By Willy Leferink*
This year will see a general election but you have to wonder if three-year cycles are sufficient.
Let’s face it, year one is learning the ropes and doing what you promised.
Year two is fine tuning what you’ve done or running a mile from what you’ve done, meanwhile, year three is all about getting re-elected.
Many systems have four or even five year cycles and DairyNZ’s impending vote on its $61 million industry good levy fits into the five year cycle.
It isn’t appreciated by many who bemoan the lack of research and development in New Zealand, that every time my girls come in for milking, 3.6 cents in every kilogram of milksolids they produce goes towards R&D.
This money is collected by the milk processors and passed to our industry good body, DairyNZ.
It undertakes a whole host of research activities that no farmer could ever hope to do individually.
DairyNZ further leverages what it gets from us farmers in larger programmes like the Agricultural Greenhouse Gas Research Consortium and through the Primary Growth Partnership (PGP).
When the total payout looks like being well north of $8 per kilogram of milksolids, 3.6 cents may not sound very much but it adds up to a heap of money.
We all know the dairy industry has been great for New Zealand and DairyNZ deserves plaudits for helping to keep us well ahead of the dairy pack.
The dairy industry’s success, in turn, has helped to swell DairyNZ’s levy income; in the past six seasons it has grown from $47 million to now be around $61 million.
Out of each $100 spent by DairyNZ, $28 goes on research and development. The fact R&D it is not always instant worries DairyNZ regional team manager Craig McBeth, who told 3News, "A lot of it does take place in quite concentrated work that does take a long time to deliver results, and then communicating those results is a challenge. So farmers do appreciate it, but it is hard to tell the story consistently all the time so they see the full value of it."
Do not worry Craig because most farmers support R&D and using our levies to fund biosecurity, which is DairyNZ’s second largest spending area.
Yet a yes vote is not a sure fire bet.
While I do not think for a second that farmers will vote down DairyNZ’s levy proposal, our sheep wool colleagues did just that four years ago over the wool levy.
It may have shocked government but it didn’t shock farmers.
The wool levy was funding stuff that farmers did not see as relevant or useful. Wool was also plummeting in value and that bred disenchantment. Ironically, since the levy was axed, the performance of wool as a commodity seems to have lifted relative to falling flock numbers. The wool guys are now looking at a business case for a new and improved wool levy but this will be one focussed on delivering real money inside the farm gate.

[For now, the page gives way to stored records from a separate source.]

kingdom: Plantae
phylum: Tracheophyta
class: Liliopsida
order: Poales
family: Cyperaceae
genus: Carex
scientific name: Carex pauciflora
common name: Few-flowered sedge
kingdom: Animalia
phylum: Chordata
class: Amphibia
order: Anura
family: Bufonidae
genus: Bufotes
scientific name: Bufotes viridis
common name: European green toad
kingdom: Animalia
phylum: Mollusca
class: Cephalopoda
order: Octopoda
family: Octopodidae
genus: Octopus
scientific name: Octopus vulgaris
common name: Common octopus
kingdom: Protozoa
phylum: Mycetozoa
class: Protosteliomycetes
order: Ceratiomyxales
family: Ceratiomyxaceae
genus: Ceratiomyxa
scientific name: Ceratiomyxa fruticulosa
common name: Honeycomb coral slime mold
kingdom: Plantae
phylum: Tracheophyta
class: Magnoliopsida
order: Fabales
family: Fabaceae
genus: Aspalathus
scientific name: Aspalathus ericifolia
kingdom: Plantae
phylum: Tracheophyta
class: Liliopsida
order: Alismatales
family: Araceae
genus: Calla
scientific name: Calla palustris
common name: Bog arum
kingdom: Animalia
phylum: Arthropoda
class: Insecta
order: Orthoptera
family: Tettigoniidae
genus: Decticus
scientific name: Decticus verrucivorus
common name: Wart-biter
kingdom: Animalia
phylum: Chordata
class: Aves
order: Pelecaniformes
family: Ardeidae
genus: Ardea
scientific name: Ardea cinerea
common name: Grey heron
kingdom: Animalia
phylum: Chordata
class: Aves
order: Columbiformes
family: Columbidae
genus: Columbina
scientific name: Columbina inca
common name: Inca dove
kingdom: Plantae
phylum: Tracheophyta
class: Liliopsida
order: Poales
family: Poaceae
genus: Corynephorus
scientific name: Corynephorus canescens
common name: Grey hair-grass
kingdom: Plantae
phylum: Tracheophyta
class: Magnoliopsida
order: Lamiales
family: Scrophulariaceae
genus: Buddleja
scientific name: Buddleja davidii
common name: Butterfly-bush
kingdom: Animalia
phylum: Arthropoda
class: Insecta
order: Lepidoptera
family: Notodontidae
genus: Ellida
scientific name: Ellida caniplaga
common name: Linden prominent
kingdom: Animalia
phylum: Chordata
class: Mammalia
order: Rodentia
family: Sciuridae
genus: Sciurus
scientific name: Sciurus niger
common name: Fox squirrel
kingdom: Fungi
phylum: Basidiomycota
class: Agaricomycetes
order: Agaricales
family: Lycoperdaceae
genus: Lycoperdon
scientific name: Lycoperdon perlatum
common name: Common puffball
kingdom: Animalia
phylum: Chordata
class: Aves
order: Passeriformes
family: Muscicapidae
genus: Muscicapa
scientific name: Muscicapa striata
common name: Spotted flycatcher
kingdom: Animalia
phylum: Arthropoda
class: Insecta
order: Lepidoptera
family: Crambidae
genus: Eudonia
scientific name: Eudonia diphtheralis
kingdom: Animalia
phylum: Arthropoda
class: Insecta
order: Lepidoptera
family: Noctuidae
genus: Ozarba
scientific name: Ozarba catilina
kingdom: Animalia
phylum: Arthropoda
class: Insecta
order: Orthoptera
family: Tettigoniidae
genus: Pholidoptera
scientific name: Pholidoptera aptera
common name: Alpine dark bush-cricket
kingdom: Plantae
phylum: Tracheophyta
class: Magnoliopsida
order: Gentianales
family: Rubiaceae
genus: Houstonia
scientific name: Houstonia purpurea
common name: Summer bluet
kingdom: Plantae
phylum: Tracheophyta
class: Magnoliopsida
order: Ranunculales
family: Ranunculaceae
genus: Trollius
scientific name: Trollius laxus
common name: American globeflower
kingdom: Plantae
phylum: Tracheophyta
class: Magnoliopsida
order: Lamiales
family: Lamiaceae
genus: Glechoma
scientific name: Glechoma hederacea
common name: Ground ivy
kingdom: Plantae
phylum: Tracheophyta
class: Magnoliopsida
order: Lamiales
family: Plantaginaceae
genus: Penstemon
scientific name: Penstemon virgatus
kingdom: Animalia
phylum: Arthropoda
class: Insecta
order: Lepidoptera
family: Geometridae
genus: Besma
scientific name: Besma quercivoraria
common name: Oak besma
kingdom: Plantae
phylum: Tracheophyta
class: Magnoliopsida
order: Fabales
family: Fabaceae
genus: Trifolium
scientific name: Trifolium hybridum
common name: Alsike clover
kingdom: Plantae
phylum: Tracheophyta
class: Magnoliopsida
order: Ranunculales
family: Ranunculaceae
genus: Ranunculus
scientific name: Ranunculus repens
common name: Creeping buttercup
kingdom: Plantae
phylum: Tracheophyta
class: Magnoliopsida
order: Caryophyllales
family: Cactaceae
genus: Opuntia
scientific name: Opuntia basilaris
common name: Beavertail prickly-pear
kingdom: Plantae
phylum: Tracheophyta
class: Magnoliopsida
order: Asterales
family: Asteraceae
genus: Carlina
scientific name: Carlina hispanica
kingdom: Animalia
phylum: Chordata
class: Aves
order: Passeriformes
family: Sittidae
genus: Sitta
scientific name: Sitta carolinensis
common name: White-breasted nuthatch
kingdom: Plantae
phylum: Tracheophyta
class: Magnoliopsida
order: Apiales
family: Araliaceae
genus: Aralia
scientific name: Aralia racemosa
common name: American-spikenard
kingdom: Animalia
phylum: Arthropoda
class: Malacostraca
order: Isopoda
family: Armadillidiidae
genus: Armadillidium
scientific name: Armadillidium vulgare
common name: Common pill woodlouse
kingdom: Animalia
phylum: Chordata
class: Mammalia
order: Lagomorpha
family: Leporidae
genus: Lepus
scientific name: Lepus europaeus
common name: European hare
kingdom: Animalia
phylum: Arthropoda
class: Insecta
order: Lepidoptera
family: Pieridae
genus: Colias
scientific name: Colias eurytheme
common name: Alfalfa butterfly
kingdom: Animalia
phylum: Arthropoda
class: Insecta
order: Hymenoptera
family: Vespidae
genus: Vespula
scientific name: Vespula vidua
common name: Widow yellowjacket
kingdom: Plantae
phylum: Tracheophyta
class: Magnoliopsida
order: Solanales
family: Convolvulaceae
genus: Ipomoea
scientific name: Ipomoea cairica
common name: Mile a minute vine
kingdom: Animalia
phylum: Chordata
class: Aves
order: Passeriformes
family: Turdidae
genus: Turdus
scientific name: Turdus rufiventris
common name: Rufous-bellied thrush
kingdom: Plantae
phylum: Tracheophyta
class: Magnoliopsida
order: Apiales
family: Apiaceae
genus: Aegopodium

With DairyNZ’s voting papers now in the post, what happened with the wool levy should send a clear message to DairyNZ about focussing on what farmers need and cutting its cloth to fit.
DairyNZ told 3News that “the levy will stay at 3.6 cents for at least two years, and it would consult with farmers if that were to be changed.”
I would suggest to DairyNZ that if dairy prices keep going the way they are, then any change ought to be down. As our farm productivity lifts thanks in part to DairyNZ it gets a stake in what is a virtuous cycle.
The fact is DairyNZ complements Federated Farmers. We’re membership funded and independent meaning we can get down and dirty politically.
DairyNZ’s levy income comes from the Commodities Levies Act let alone from things like the PGP. This limits their political hand and I’ll be frank here, being politically active provincially and nationally, is fundamental to being a successful advocate.
Federated Farmers is not afraid to take heat by backing farming, proven with HortNZ on Horizons One Plan.
Federated Farmers is also one of the appellants on Environment Canterbury’s Land & Water Plan while the others are Fish and Game, Ngai Tahu, Genesis Energy, Trustpower and the Rangitata Diversion Race company.
As the voting papers land I am hoping to see DairyNZ stay in business.
Perhaps a good place to start is having fewer chefs in the policy and advocacy kitchen, but giving those chefs much better funded ingredients instead.
Willy Leferink is Federated Farmers Dairy Chairperson.